Lessons from a Successful Implementation
Transforming Search Accuracy and Customer Satisfaction
In today’s digital age, a seamless customer experience can often mean the difference between a loyal client and a lost opportunity. This is especially true in case of B2B interactions where the quality of such experiences and transactions defines the relationships between businesses and their customers. For us at USEReady, helping reconfigure such interactions, simplifying them and making them more effective – both for organizations and their customers – is our raison d’etre.
A recent customer success story wherein we transformed the product search journey for one of the world’s leading manufacturers of specialty materials, using the power of Generative AI (GenAI), exemplifies this mission of ours.

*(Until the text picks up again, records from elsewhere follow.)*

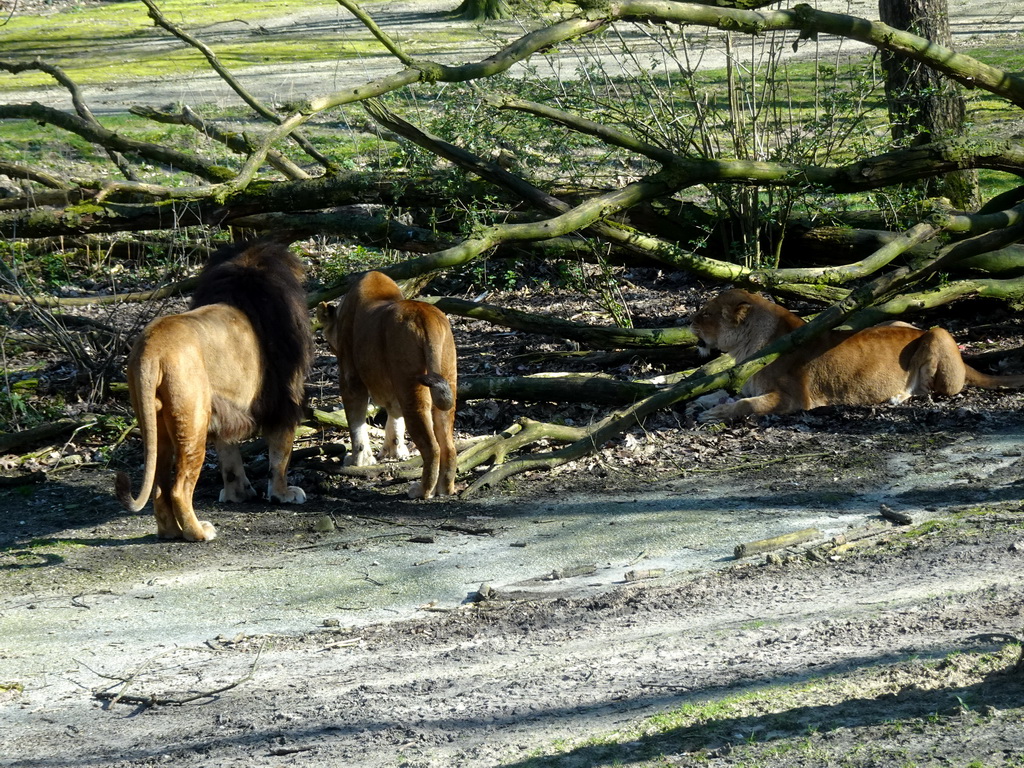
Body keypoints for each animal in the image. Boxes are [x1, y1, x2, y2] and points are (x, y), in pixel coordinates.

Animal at [115, 240, 311, 540]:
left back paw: (170, 532)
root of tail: (151, 347)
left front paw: (237, 494)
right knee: (179, 488)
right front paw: (282, 494)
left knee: (160, 486)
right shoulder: (285, 398)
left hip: (156, 422)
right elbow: (280, 455)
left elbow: (229, 458)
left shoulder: (226, 408)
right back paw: (199, 533)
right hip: (193, 419)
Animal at [317, 270, 458, 499]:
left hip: (412, 387)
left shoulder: (350, 379)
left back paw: (422, 490)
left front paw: (359, 460)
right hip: (446, 379)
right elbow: (394, 418)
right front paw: (394, 451)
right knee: (448, 445)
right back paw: (444, 489)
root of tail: (425, 317)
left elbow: (356, 424)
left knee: (432, 447)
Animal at [688, 288, 1024, 423]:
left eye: (705, 313)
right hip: (897, 322)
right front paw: (699, 403)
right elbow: (724, 393)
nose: (688, 322)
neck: (744, 350)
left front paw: (715, 414)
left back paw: (897, 397)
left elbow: (746, 404)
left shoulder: (795, 399)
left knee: (931, 391)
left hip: (938, 333)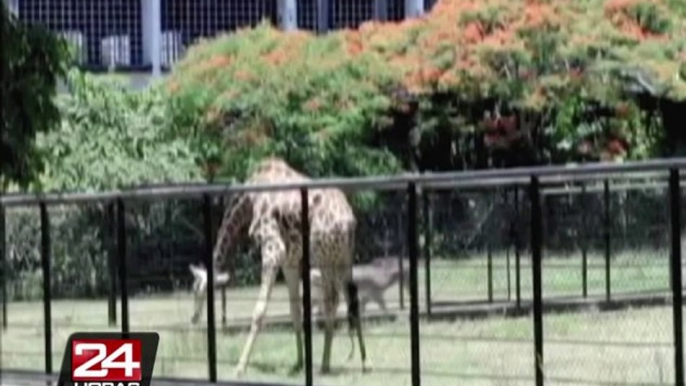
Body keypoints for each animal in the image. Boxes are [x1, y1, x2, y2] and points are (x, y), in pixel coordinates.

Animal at [188, 156, 370, 374]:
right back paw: (364, 363)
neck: (247, 201)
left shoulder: (274, 249)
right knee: (351, 300)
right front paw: (299, 362)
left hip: (324, 257)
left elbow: (259, 310)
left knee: (331, 301)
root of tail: (349, 221)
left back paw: (325, 364)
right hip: (344, 257)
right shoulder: (289, 260)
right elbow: (295, 309)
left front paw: (240, 367)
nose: (193, 318)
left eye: (196, 290)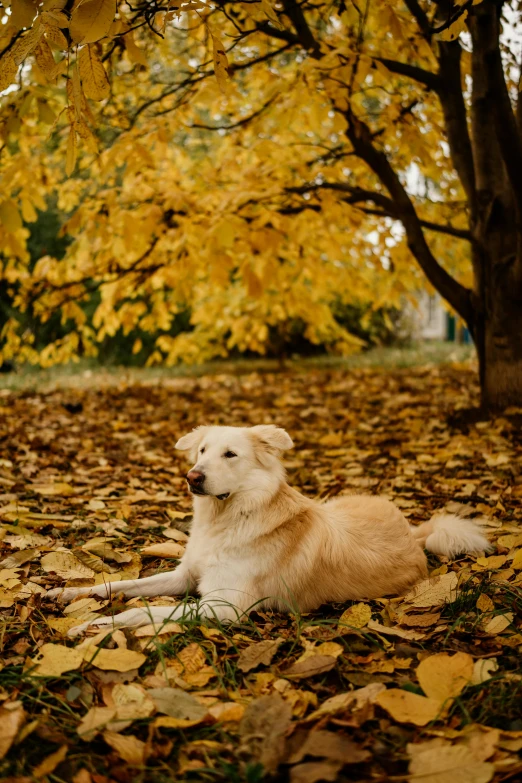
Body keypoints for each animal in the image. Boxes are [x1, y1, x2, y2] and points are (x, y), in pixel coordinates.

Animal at [47, 428, 488, 636]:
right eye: (202, 451)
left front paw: (93, 627)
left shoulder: (224, 607)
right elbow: (121, 586)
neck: (228, 519)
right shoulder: (185, 577)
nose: (192, 477)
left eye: (230, 454)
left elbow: (145, 612)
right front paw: (65, 594)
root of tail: (413, 534)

Introduction to Generative AI in Product Search
Key Strategies for AI Implementation
Impact of Generative AI on Search Performance
Insights from a Real-World Success Story
Understanding Generative AI
Steps to Implement AI in Product Search
Measuring Success and Impact
Future Trends in AI-Driven Search
Our client, a Fortune 500 firm manufactured specialty materials and chemicals for a diverse range of industries. While their commitment to innovation and quality of their products had always been top-notch, their earlier keyword-based search system for their customer website didn’t always offer the right experience. Customers often struggled to find the specific products they needed because the system relied on exact keyword matches. This frustration hindered their ability to make informed decisions and ultimately impacted their business.
USEReady’s Decision Intelligence team knew there had to be a better way. We implemented a comprehensive solution that replaced the outdated keyword search with a sophisticated Natural Language Processing (NLP) engine. Here’s how we did it:
Building a Knowledge Base
Imagine a giant library filled with information about every product the client offers. We harnessed data from various sources, like Snowflake, Word documents, and Excel spreadsheets, to create this comprehensive product knowledge base. It included detailed features, properties, and real-world applications for each product.
Understanding the Customer Language
People don’t search for products using robotic keywords. They use natural language! Therefore. We built a custom NER model trained on industry-specific data. This model acts like a super translator, identifying key terms like features, properties, and applications within a customer’s search query.
Finding the Perfect Match
We combined two powerful search techniques: lexical and semantic search. Lexical search works like a traditional library card catalog, matching keywords and phrases with the product knowledge base. Semantic search goes a step further – it considers the meaning and intent behind a search query to deliver the most relevant results, even if the exact keywords aren’t used.
Personalized Recommendations with a Human Touch
We incorporated OpenAI’s GenAI platform to generate natural language responses and product recommendations based on the search results. By the way, this personalized approach goes beyond just showing products; it suggests alternatives and explores similar options, empowering customers to make well-informed decisions.
When deployed, the GenAI-powered search solution delivered impressive results almost immediately with customers embracing the intuitive, natural language search interface, ditching the frustration of keyword-based searches. Within days, the customers experienced a marked difference in search results and began finding products faster. Search efficiency soared by 60%, with users finding the right products with greater ease. By manufacturer’s own account, user satisfaction with the search experience jumped a staggering 80%!
The success story though is more than just numbers – it’s a testament to the transformative power of AI in revolutionizing customer experience and driving business growth. To my mind, it highlights the importance of combining different AI techniques like NLP, GenAI, and lexical and semantic search. We also learned the importance of using diverse data sources while ensuring data quality and consistency. Finally, the project underscores the need for continuous testing and refinement to guarantee GenAI’s reliability and effectiveness.
This story is a text-book example of how Generative AI can transform the way people interact with products online. We believe this is just the beginning. As generative AI continues to evolve, we can expect even more exciting possibilities for it to solve numerous other business challenges in the realm of digital enterprise.